How Hospitality Partners Adapt, Save Energy During Pandemic

Hotels were among the first businesses hit by the COVID-19 pandemic, but travelers still need a safe place to stay. The Better Buildings team checks in.

Courtesy of Better Buildings

It’s been a tough year to be in the hospitality industry. Hotels were among the first businesses hit by the COVID-19 pandemic. But there are still travelers out there who need a safe place to stay – whether they’re an essential worker, traveling for work, or in need of a socially-distanced getaway. And that means Better Buildings partners like Wyndham Hotels & Resorts and Loews Hotels & Co have their work cut out for them — not to mention efficiency goals to meet.

“We’re in the hospitality business,” explained Mary Falvey, Chief Administration Officer, Wyndham Hotels & Resorts. “Our job is to welcome guests, to make them feel at home, and help them escape the everyday.”hotels

So, when the chips are down, how do Better Buildings hospitality leaders keep creating great experiences? We’ll show you!

1. Keeping The Culture Alive And Well

Great guest experiences start with a great team. That means keeping employees motivated, supported, and appreciated, which during the pandemic, means a bit of adaptation.

Wyndham has taken measures including allowing more flexible work schedules as home and work lives blur together, as well as extending “Summer Friday” office hours. For hotel team members on the front lines, they’ve also created new ways to celebrate their work – like a superhero-themed appreciation week.

Loews Hotels & Co doubled down on its culture of caring and communication, ensuring that team members knew what was happening even during the constant pivots and shifts of implementing new safety measures, adapting hours, and operational changes.

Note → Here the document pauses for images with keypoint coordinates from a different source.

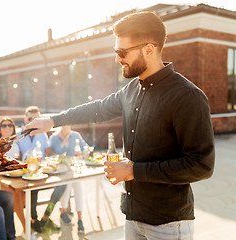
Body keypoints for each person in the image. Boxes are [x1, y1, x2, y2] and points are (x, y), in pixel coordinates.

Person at [26, 12, 215, 240]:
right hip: (133, 217)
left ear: (149, 48)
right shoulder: (131, 89)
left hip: (168, 224)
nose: (117, 59)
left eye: (122, 52)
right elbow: (98, 109)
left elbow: (201, 165)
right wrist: (53, 120)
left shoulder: (187, 96)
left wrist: (134, 170)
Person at [16, 106, 66, 233]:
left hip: (42, 170)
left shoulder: (42, 134)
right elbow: (16, 157)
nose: (33, 121)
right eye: (30, 118)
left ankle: (46, 217)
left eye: (36, 119)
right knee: (33, 189)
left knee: (62, 185)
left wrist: (58, 157)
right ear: (25, 119)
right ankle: (34, 220)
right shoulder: (17, 134)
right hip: (27, 173)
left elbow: (47, 150)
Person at [49, 125, 87, 234]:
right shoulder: (54, 138)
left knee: (78, 187)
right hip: (61, 170)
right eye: (64, 124)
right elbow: (51, 153)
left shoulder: (75, 135)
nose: (67, 127)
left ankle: (80, 219)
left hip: (74, 168)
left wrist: (83, 151)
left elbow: (85, 147)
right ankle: (63, 211)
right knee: (67, 186)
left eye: (68, 124)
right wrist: (63, 146)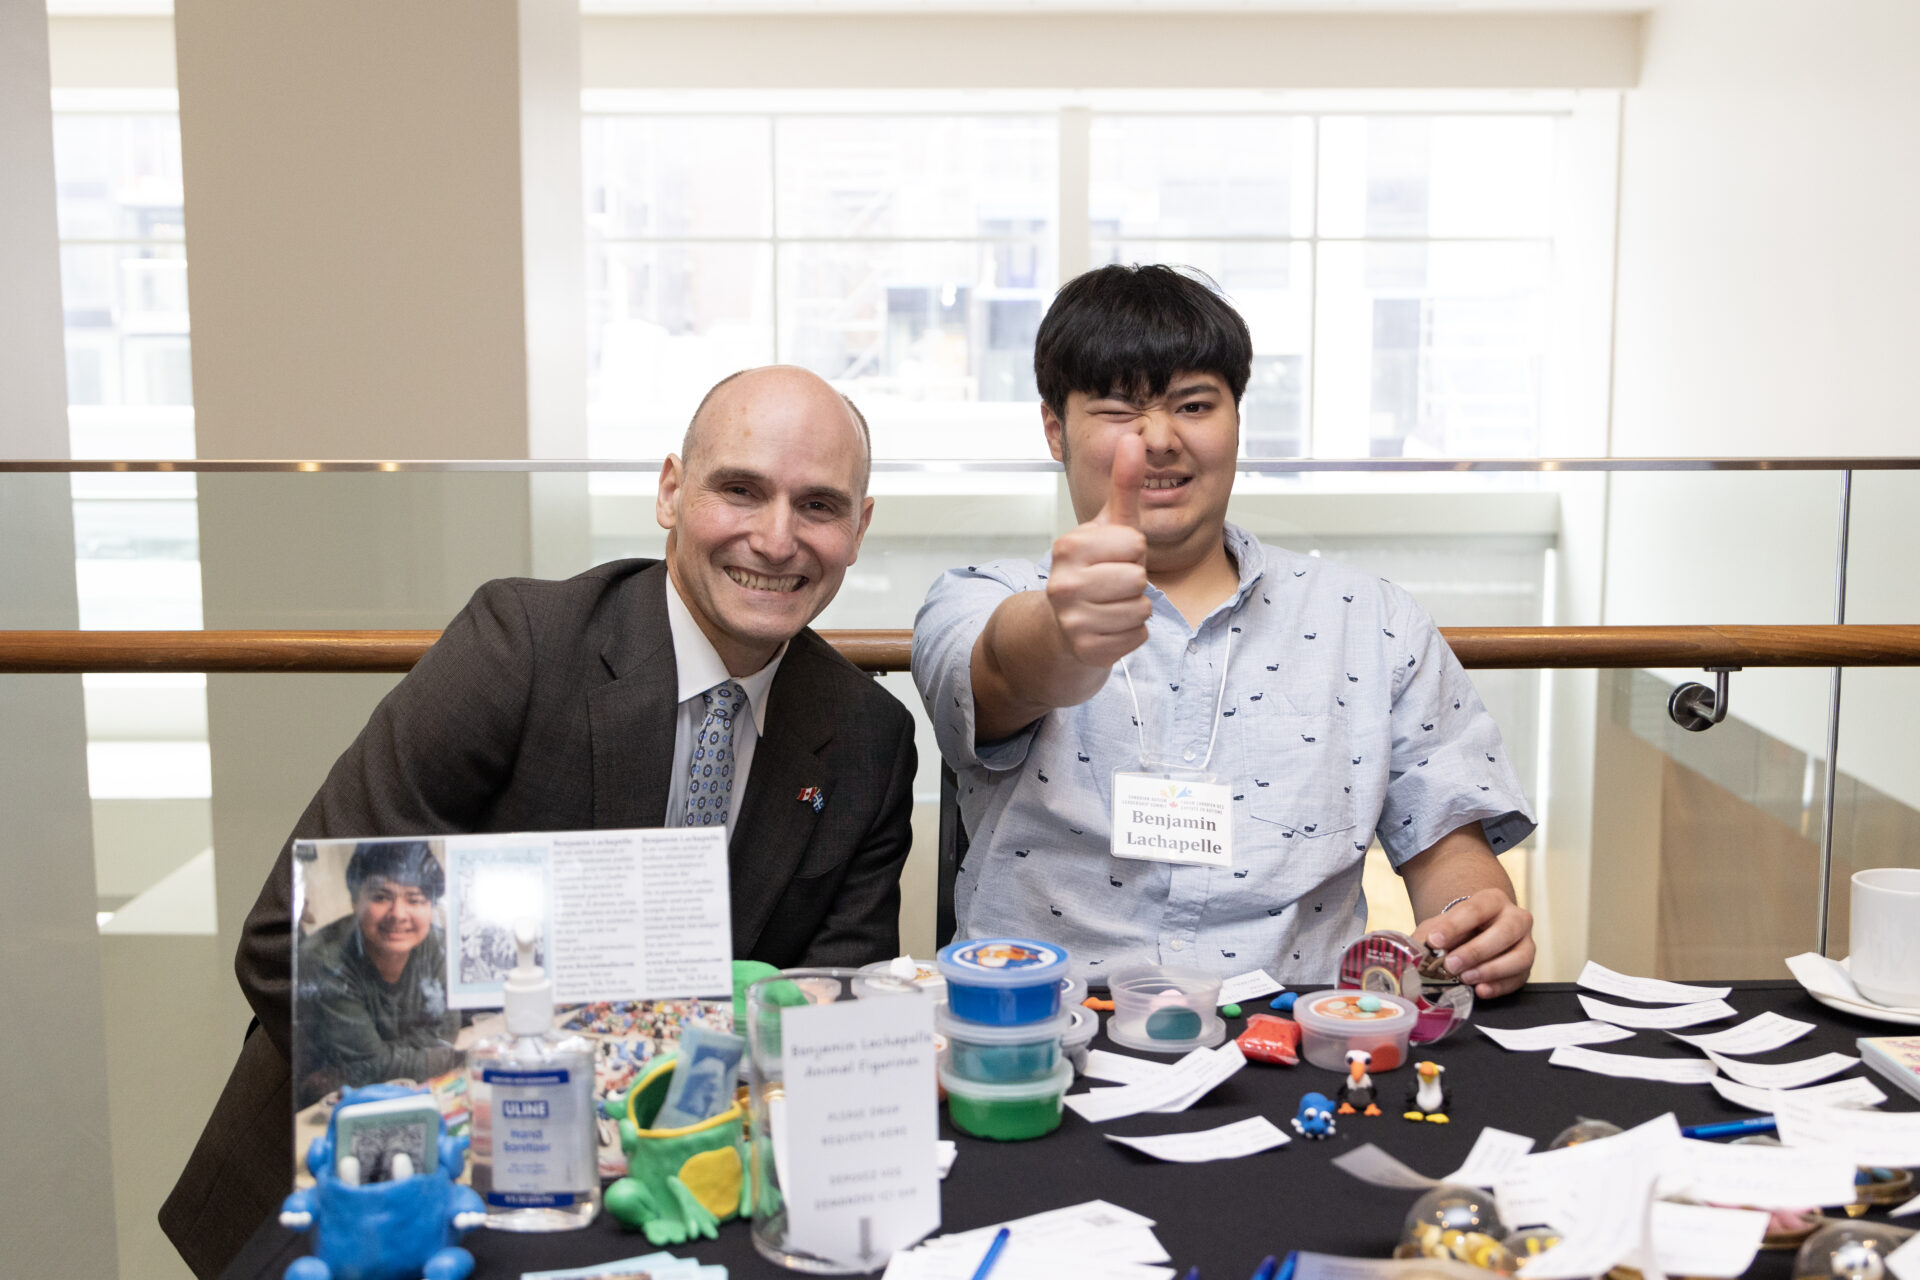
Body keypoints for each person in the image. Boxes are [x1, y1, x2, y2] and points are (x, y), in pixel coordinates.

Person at [163, 365, 917, 1279]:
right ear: (671, 491)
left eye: (820, 505)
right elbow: (293, 942)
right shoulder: (520, 648)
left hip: (678, 1206)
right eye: (740, 489)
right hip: (387, 1193)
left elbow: (824, 1026)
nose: (776, 537)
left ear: (860, 529)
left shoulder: (870, 739)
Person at [912, 264, 1537, 995]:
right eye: (1117, 410)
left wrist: (1472, 922)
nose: (1159, 439)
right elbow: (1007, 667)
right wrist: (1064, 629)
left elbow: (1446, 845)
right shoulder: (979, 599)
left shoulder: (1372, 622)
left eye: (1194, 405)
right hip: (1042, 1032)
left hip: (1294, 1040)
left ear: (1238, 418)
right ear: (1055, 429)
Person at [292, 840, 461, 1108]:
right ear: (355, 899)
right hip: (328, 1107)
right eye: (381, 897)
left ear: (431, 906)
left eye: (415, 899)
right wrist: (456, 1057)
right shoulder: (324, 959)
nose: (398, 914)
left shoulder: (438, 946)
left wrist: (384, 1057)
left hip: (410, 1094)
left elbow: (447, 1029)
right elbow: (370, 1066)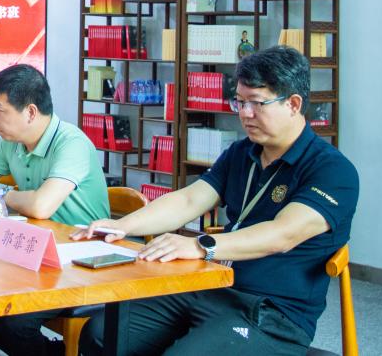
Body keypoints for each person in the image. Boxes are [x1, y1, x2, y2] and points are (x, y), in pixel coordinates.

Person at [75, 46, 359, 355]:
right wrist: (122, 226)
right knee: (102, 333)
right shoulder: (242, 152)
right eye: (240, 101)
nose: (245, 113)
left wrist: (201, 246)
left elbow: (282, 234)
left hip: (272, 313)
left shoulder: (332, 170)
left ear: (293, 104)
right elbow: (189, 200)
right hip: (211, 285)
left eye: (257, 103)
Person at [0, 63, 110, 356]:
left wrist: (7, 196)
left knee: (12, 320)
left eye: (0, 109)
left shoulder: (71, 143)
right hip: (33, 255)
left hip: (78, 261)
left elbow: (40, 206)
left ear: (31, 112)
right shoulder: (10, 143)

“It’s all about treating people with respect – about showing them that you care,” said Joe Thomas, Loews Hotels & Co’s Vice President of Engineering. “That’s something we prioritized long before the pandemic, and really set the tone for our team to financially and emotionally support each other through this.”

2. Turning Safety Into Experience

“Guests today don’t just want to know that a hotel has enhanced cleaning protocols or that social distancing measures are in place—they want to see it,” said Falvey.

With safety top of mind every time people step out the door, both Loews and Wyndham have built safety messaging and cues into every part of the guest experience, including mandatory masks, hospital-grade disinfectants for guestrooms and public spaces, hand sanitizing stations, and social distancing signage. Loews has even implemented daily temperature checks for staff.

“We want to ensure guests don’t look at these changes as an inconvenience, but embrace the protocols and understand they are in place to care for them as we would care for our own families,” said Thomas.

Despite some new hoops for guests to jump through, the pandemic has inspired new amenities too. In 2020, Wyndham rolled out an all-new mobile app prioritizing low-contact and in-stay features like mobile check-in and checkout.

3. Collaborating To Save

With occupancy lower than 2019, Loews has gotten creative and collaborative across the entire organization to cut back on energy, water, and gas use without causing interruptions.

In hot and humid markets, HVAC systems have had to be managed carefully to prevent mold – even without many guests onsite. Toilets, showers, and ice machines have to be run on occasion to prevent the growth of harmful bacteria. Keeping indoor plants healthy means making decisions about when to leave the lights on. Elevators need to be run to avoid damage to rollers and rails. These operational procedures and countless others have been managed in collaboration with engineers, onsite staff and partners in HVAC, water treatment, landscaping, elevator maintenance, pest control, and more.

By strategically managing these systems, Loews has managed to save roughly $7 million on energy costs without any impact on guest experience or nasty maintenance surprises.

“We’ve learned a lot from our vendors and have worked really hard to communicate consistently with our entire team,” said Thomas. “Communication and transparency are key, so we all know what to look for and the ‘why’ behind every decision.”

4. Find The Opportunities

It’s tough to look for silver linings during a global pandemic, but it has created unique opportunities for hospitality leaders. Fewer guests to plan around means that renovations and energy efficiency upgrades can be fast-tracked.

“Some of our franchised hotels are using this moment as an opportunity to expedite previously planned renovations and other projects,” said Falvey. “Our recommendation to owners taking this path is to focus on areas that not only enhance the guest experience but that will help deliver long-term cost savings or higher returns, like LED retrofits and energy management thermostats.”

Those upgrades promise big savings in the future and could become an important competitive advantage as the world creeps back out of isolation.

“A recent travel study showed that 62% of US travelers want to stay in an eco-friendly hotel,” added Falvey. “And that number is likely to only increase in the coming years. Guests are telling us what they expect and our job is to find ways to deliver.”

What will happen in the coming months? No one can say for sure. But with cultures built on sustainability, adaptability, putting guests and team members first, and working across departments to tackle any challenge, Better Buildings hospitality partners are ready for whatever comes next.